You can still use this method to secure your ends if you’re cutting the thread. If you’ve made a color change and have a few inches of the old color hanging around, push the end to the back of the stitches that you’re working into and secure the end into those stitches.
Another reason this matters is when you crochet a new color on top of your previous color; the stitches create little “x” s on the wrong side that looks unappealing. If you crochet with the right side facing out (the wrong side facing you) when you do this color change, you won’t be able to see the ugly x on the side you present to others.
How To Crochet On The Wrong Side In The Middle Of A Row
If you’re starting in the middle of the row, make sure the wrong side is facing away from you. This will mean that your starting thread is back on your hook-hand side. This ensures that your rows have varying right and wrong side rows, not stacked.
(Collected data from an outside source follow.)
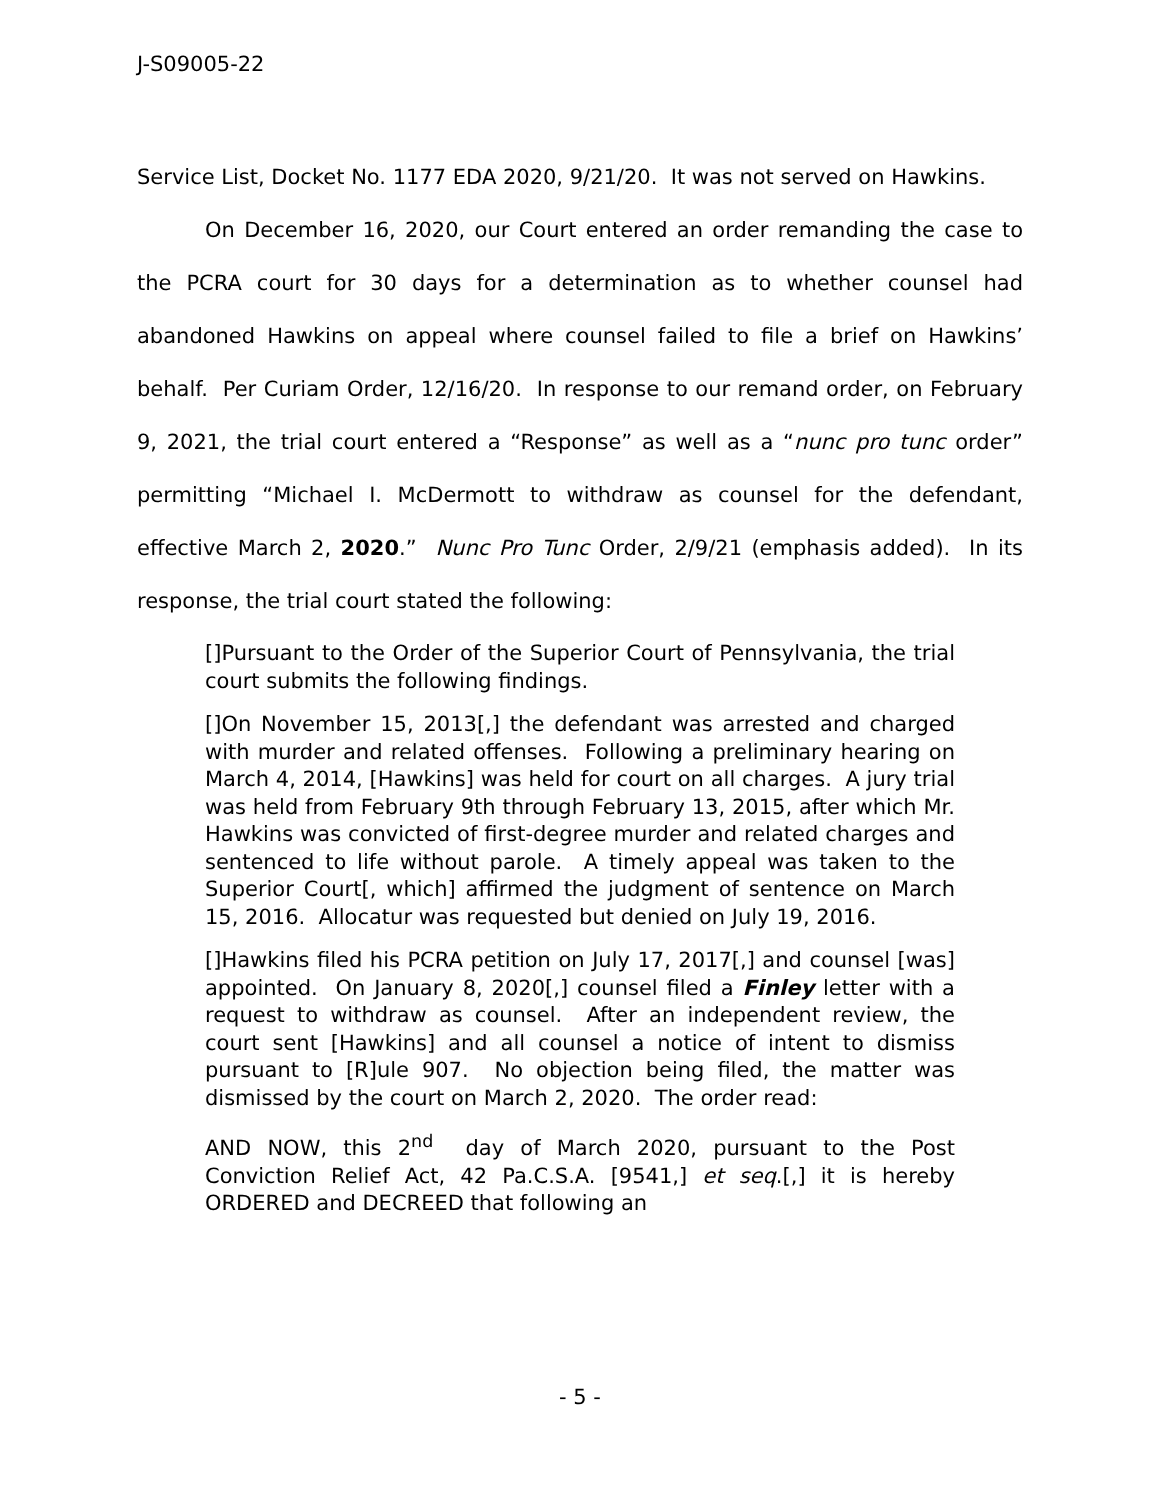J-S09005-22
Service List, Docket No. 1177 EDA 2020, 9/21/20. It was not served on Hawkins.
On December 16, 2020, our Court entered an order remanding the case to the PCRA court for 30 days for a determination as to whether counsel had abandoned Hawkins on appeal where counsel failed to file a brief on Hawkins’ behalf. Per Curiam Order, 12/16/20. In response to our remand order, on February 9, 2021, the trial court entered a “Response” as well as a “nunc pro tunc order” permitting “Michael I. McDermott to withdraw as counsel for the defendant, effective March 2, 2020.” Nunc Pro Tunc Order, 2/9/21 (emphasis added). In its response, the trial court stated the following:
[]Pursuant to the Order of the Superior Court of Pennsylvania, the trial court submits the following findings.
[]On November 15, 2013[,] the defendant was arrested and charged with murder and related offenses. Following a preliminary hearing on March 4, 2014, [Hawkins] was held for court on all charges. A jury trial was held from February 9th through February 13, 2015, after which Mr. Hawkins was convicted of first-degree murder and related charges and sentenced to life without parole. A timely appeal was taken to the Superior Court[, which] affirmed the judgment of sentence on March 15, 2016. Allocatur was requested but denied on July 19, 2016.
[]Hawkins filed his PCRA petition on July 17, 2017[,] and counsel [was] appointed. On January 8, 2020[,] counsel filed a Finley letter with a request to withdraw as counsel. After an independent review, the court sent [Hawkins] and all counsel a notice of intent to dismiss pursuant to [R]ule 907. No objection being filed, the matter was dismissed by the court on March 2, 2020. The order read:
AND NOW, this 2<sup>nd</sup> day of March 2020, pursuant to the Post Conviction Relief Act, 42 Pa.C.S.A. [9541,] et seq.[,] it is hereby ORDERED and DECREED that following an
- 5 -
This may be a little difficult to visualize but hang in there for a minute. When crocheting in rows, every other row is on the wrong side. If you cut your thread, then start a new row in the middle of your previous row and crochet another “wrong side” row, then your right and wrong side rows won’t be every other row as they should be, there will be two of the right or wrong side in a row. With shinier yarns, this is especially noticeable, so be wary of this in wearables.
The aesthetic of the piece is the only reason this matters. If it doesn’t bother you to have two right or wrong side rows stacked on top of each other, you don’t need to worry.
How To Crochet On The Wrong Side Of A Chain
To crochet on the wrong side of the chain, flip your chain so that the tiny bumps on the underside are facing up. Crochet into each bump as you would crochet into the top loop normally.
If you’re working an oval shape, such as with a placemat or a basket, you will need to crochet on the wrong side of a chain. That process might look like this:
Chain five, turn and create four single crochet. Crochet two more single crochet in the end chain. Turn the piece and crochet four single crochet on the wrong side of the chain. Crochet two more single crochet in the end chain. Join with a slip stitch.
This will create an oval shape!
As you can see, learning how to crochet on the wrong side and when you might have to is a little more nuanced than you might think. Hopefully, this guide has covered most of these bases and given you a better understanding of the terminology.